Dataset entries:

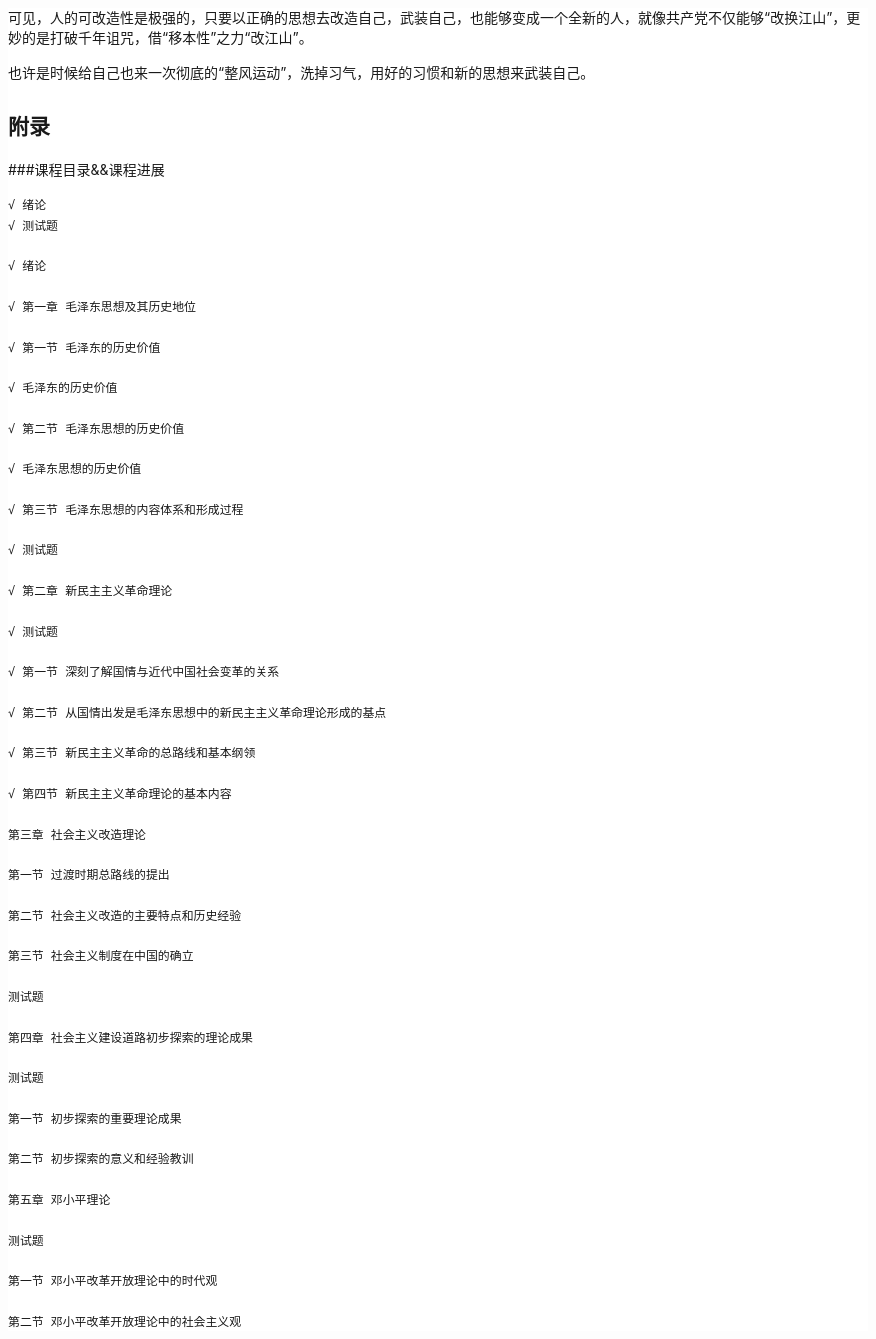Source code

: 可见，人的可改造性是极强的，只要以正确的思想去改造自己，武装自己，也能够变成一个全新的人，就像共产党不仅能够“改换江山”，更妙的是打破千年诅咒，借“移本性”之力“改江山”。

也许是时候给自己也来一次彻底的“整风运动”，洗掉习气，用好的习惯和新的思想来武装自己。

## 附录
###课程目录&&课程进展

	√ 绪论        																		
	√ 测试题
	
	√ 绪论
	
	√ 第一章 毛泽东思想及其历史地位
	
	√ 第一节 毛泽东的历史价值
	
	√ 毛泽东的历史价值
	
	√ 第二节 毛泽东思想的历史价值
	
	√ 毛泽东思想的历史价值
	
	√ 第三节 毛泽东思想的内容体系和形成过程
	
	√ 测试题
	
	√ 第二章 新民主主义革命理论
	
	√ 测试题
	
	√ 第一节 深刻了解国情与近代中国社会变革的关系
	
	√ 第二节 从国情出发是毛泽东思想中的新民主主义革命理论形成的基点
	
	√ 第三节 新民主主义革命的总路线和基本纲领
	
	√ 第四节 新民主主义革命理论的基本内容
	
	第三章 社会主义改造理论
	
	第一节 过渡时期总路线的提出
	
	第二节 社会主义改造的主要特点和历史经验
	
	第三节 社会主义制度在中国的确立
	
	测试题
	
	第四章 社会主义建设道路初步探索的理论成果
	
	测试题
	
	第一节 初步探索的重要理论成果
	
	第二节 初步探索的意义和经验教训
	
	第五章 邓小平理论
	
	测试题
	
	第一节 邓小平改革开放理论中的时代观
	
	第二节 邓小平改革开放理论中的社会主义观
	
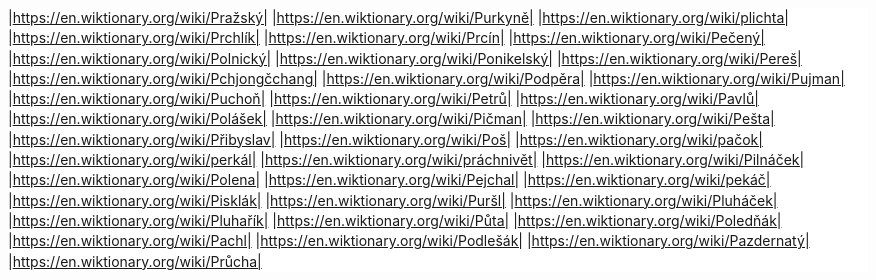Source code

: |https://en.wiktionary.org/wiki/Pražský|
|https://en.wiktionary.org/wiki/Purkyně|
|https://en.wiktionary.org/wiki/plichta|
|https://en.wiktionary.org/wiki/Prchlík|
|https://en.wiktionary.org/wiki/Prcín|
|https://en.wiktionary.org/wiki/Pečený|
|https://en.wiktionary.org/wiki/Polnický|
|https://en.wiktionary.org/wiki/Ponikelský|
|https://en.wiktionary.org/wiki/Pereš|
|https://en.wiktionary.org/wiki/Pchjongčchang|
|https://en.wiktionary.org/wiki/Podpěra|
|https://en.wiktionary.org/wiki/Pujman|
|https://en.wiktionary.org/wiki/Puchoň|
|https://en.wiktionary.org/wiki/Petrů|
|https://en.wiktionary.org/wiki/Pavlů|
|https://en.wiktionary.org/wiki/Polášek|
|https://en.wiktionary.org/wiki/Pičman|
|https://en.wiktionary.org/wiki/Pešta|
|https://en.wiktionary.org/wiki/Přibyslav|
|https://en.wiktionary.org/wiki/Poš|
|https://en.wiktionary.org/wiki/pačok|
|https://en.wiktionary.org/wiki/perkál|
|https://en.wiktionary.org/wiki/práchnivět|
|https://en.wiktionary.org/wiki/Pilnáček|
|https://en.wiktionary.org/wiki/Polena|
|https://en.wiktionary.org/wiki/Pejchal|
|https://en.wiktionary.org/wiki/pekáč|
|https://en.wiktionary.org/wiki/Pisklák|
|https://en.wiktionary.org/wiki/Puršl|
|https://en.wiktionary.org/wiki/Pluháček|
|https://en.wiktionary.org/wiki/Pluhařík|
|https://en.wiktionary.org/wiki/Půta|
|https://en.wiktionary.org/wiki/Poledňák|
|https://en.wiktionary.org/wiki/Pachl|
|https://en.wiktionary.org/wiki/Podlešák|
|https://en.wiktionary.org/wiki/Pazdernatý|
|https://en.wiktionary.org/wiki/Průcha|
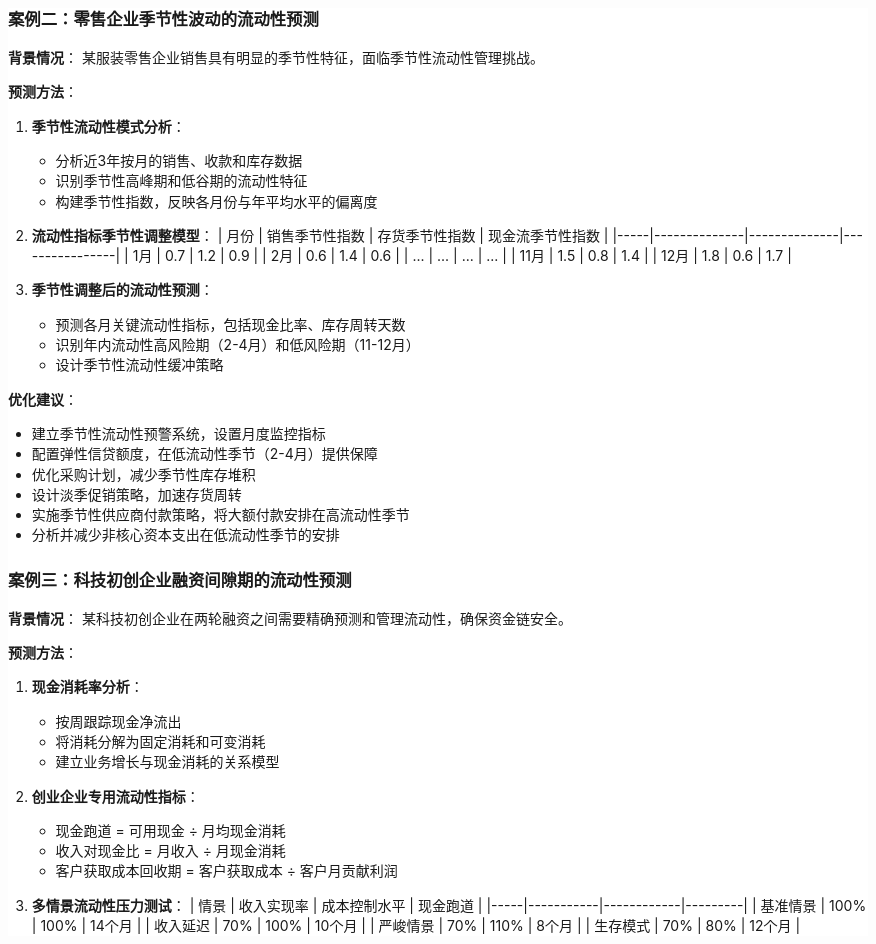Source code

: ### 案例二：零售企业季节性波动的流动性预测

**背景情况**：
某服装零售企业销售具有明显的季节性特征，面临季节性流动性管理挑战。

**预测方法**：
1. **季节性流动性模式分析**：
   - 分析近3年按月的销售、收款和库存数据
   - 识别季节性高峰期和低谷期的流动性特征
   - 构建季节性指数，反映各月份与年平均水平的偏离度

2. **流动性指标季节性调整模型**：
   | 月份 | 销售季节性指数 | 存货季节性指数 | 现金流季节性指数 |
   |-----|--------------|--------------|----------------|
   | 1月 | 0.7 | 1.2 | 0.9 |
   | 2月 | 0.6 | 1.4 | 0.6 |
   | ... | ... | ... | ... |
   | 11月 | 1.5 | 0.8 | 1.4 |
   | 12月 | 1.8 | 0.6 | 1.7 |

3. **季节性调整后的流动性预测**：
   - 预测各月关键流动性指标，包括现金比率、库存周转天数
   - 识别年内流动性高风险期（2-4月）和低风险期（11-12月）
   - 设计季节性流动性缓冲策略

**优化建议**：
- 建立季节性流动性预警系统，设置月度监控指标
- 配置弹性信贷额度，在低流动性季节（2-4月）提供保障
- 优化采购计划，减少季节性库存堆积
- 设计淡季促销策略，加速存货周转
- 实施季节性供应商付款策略，将大额付款安排在高流动性季节
- 分析并减少非核心资本支出在低流动性季节的安排

### 案例三：科技初创企业融资间隙期的流动性预测

**背景情况**：
某科技初创企业在两轮融资之间需要精确预测和管理流动性，确保资金链安全。

**预测方法**：
1. **现金消耗率分析**：
   - 按周跟踪现金净流出
   - 将消耗分解为固定消耗和可变消耗
   - 建立业务增长与现金消耗的关系模型

2. **创业企业专用流动性指标**：
   - 现金跑道 = 可用现金 ÷ 月均现金消耗
   - 收入对现金比 = 月收入 ÷ 月现金消耗
   - 客户获取成本回收期 = 客户获取成本 ÷ 客户月贡献利润

3. **多情景流动性压力测试**：
   | 情景 | 收入实现率 | 成本控制水平 | 现金跑道 |
   |-----|-----------|------------|---------|
   | 基准情景 | 100% | 100% | 14个月 |
   | 收入延迟 | 70% | 100% | 10个月 |
   | 严峻情景 | 70% | 110% | 8个月 |
   | 生存模式 | 70% | 80% | 12个月 |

◆ **ACTIVITY**
Reproduce the stretch from the line containing "3. **多情景流动性压力测试**：" through the end of the records, changing "严峻情景" to "极端情景" and leaving everything else unchanged.

◆ **WRITTEN SOLUTION**
3. **多情景流动性压力测试**：
   | 情景 | 收入实现率 | 成本控制水平 | 现金跑道 |
   |-----|-----------|------------|---------|
   | 基准情景 | 100% | 100% | 14个月 |
   | 收入延迟 | 70% | 100% | 10个月 |
   | 极端情景 | 70% | 110% | 8个月 |
   | 生存模式 | 70% | 80% | 12个月 |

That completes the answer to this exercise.